[COMPLETE THE FOLLOWING]
1 – Retype the stretch of the depression and chronotype passage from "Moreover, our data" through "it remains speculative.".
2 – Decide whether each statement below agrees with the depression and chronotype passage. Answer yes or no for each and quote the deciding words. (a) Among morning types, greater depression goes with lower systolic and diastolic blood pressure. (b) Evening types with two symptoms of depression weighed less than those with no symptoms. (c) The authors directly measured indicators of noradrenergic transmission.
3 – Carry on the depression and chronotype passage from its last sentence.
+++ PAGE EXCERPT +++
Moreover, our data indicate that depressed individuals have lower blood pressure, whereas especially among morning types, the more depressed the individual is, the lower the systolic and diastolic blood pressures. In addition, evening types with two symptoms of depression had faster resting heart rates and greater waist circumferences, and they were heavier than those with no symptoms. This indicates that depression might increase the risk of morbidity among evening types. Noradrenergic transmission has been implicated as dysfunctional in depressed individuals (Checkley, Citation1980; Stone et al., Citation2011) and may underlie some of the associations we found herein such as a faster resting heart rate. However, because we did not assess any direct indicators of this transmission pathway, it remains speculative.
+++ DATA LISTING +++
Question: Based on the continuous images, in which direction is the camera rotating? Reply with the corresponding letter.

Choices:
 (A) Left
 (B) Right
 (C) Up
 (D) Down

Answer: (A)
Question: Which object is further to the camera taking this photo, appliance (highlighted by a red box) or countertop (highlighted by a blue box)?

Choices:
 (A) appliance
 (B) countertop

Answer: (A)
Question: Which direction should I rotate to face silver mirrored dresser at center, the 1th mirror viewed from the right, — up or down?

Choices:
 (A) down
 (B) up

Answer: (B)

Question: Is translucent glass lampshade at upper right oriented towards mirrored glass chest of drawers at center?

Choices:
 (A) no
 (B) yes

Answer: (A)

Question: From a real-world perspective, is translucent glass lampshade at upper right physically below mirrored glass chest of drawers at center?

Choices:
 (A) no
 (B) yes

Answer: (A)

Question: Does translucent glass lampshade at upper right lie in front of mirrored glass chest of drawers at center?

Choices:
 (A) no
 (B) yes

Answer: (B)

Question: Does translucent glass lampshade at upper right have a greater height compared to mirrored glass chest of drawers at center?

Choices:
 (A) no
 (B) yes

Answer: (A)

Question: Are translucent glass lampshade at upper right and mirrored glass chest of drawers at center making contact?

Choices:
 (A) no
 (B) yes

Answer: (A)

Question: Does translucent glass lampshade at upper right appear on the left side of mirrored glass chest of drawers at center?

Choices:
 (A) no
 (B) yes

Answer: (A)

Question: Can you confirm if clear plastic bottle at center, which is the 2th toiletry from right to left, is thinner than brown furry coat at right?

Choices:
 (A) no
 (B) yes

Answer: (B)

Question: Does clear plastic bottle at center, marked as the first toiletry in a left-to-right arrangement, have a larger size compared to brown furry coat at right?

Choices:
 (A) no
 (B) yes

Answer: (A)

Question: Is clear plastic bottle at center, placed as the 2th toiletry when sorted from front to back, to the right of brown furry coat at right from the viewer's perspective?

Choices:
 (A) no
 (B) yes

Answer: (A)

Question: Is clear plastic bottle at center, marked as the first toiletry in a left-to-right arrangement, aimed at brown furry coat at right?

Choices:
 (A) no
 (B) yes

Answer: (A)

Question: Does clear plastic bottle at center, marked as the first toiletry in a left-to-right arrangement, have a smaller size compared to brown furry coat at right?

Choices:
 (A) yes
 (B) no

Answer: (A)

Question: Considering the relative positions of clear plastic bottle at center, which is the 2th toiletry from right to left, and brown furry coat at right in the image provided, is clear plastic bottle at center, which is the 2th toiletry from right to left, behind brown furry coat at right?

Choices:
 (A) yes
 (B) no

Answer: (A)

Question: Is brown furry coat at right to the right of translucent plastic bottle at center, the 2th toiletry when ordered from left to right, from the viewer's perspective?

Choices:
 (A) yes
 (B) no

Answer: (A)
+++
[RESPONSE LIST]
1 –
Moreover, our data indicate that depressed individuals have lower blood pressure, whereas especially among morning types, the more depressed the individual is, the lower the systolic and diastolic blood pressures. In addition, evening types with two symptoms of depression had faster resting heart rates and greater waist circumferences, and they were heavier than those with no symptoms. This indicates that depression might increase the risk of morbidity among evening types. Noradrenergic transmission has been implicated as dysfunctional in depressed individuals (Checkley, Citation1980; Stone et al., Citation2011) and may underlie some of the associations we found herein such as a faster resting heart rate. However, because we did not assess any direct indicators of this transmission pathway, it remains speculative.

2 –
(a) Yes: "especially among morning types, the more depressed the individual is, the lower the systolic and diastolic blood pressures."
(b) No: "they were heavier than those with no symptoms."
(c) No: "because we did not assess any direct indicators of this transmission pathway, it remains speculative."

3 –
Cross-sectional studies have shown that the older the individual is, the more likely the individual is a morning type, implying that evening types have a higher total mortality rate than others. Our findings may go some way to explaining this, together with a cluster of other health hazards (see Merikanto et al., Citation2013, and the references therein) found among evening types (type 2 diabetes, hypertension, insomnia, depressive and anxiety disorders, substance use, nicotine dependence, unhealthy dietary habits). Higher risks for health hazards among evening types might be at least partly related to elevated sleep problems associated with eveningness (Merikanto et al., Citation2012). On the other hand, there might be a longer-term circadian misalignment underlying a higher risk for these health hazards among evening types. All in all, assessment of chronotype may help indicate certain health characteristics, such as a tendency towards lower blood pressure or higher heart rate, as well as providing additional scope for screening for risks of depression and other potential health hazards.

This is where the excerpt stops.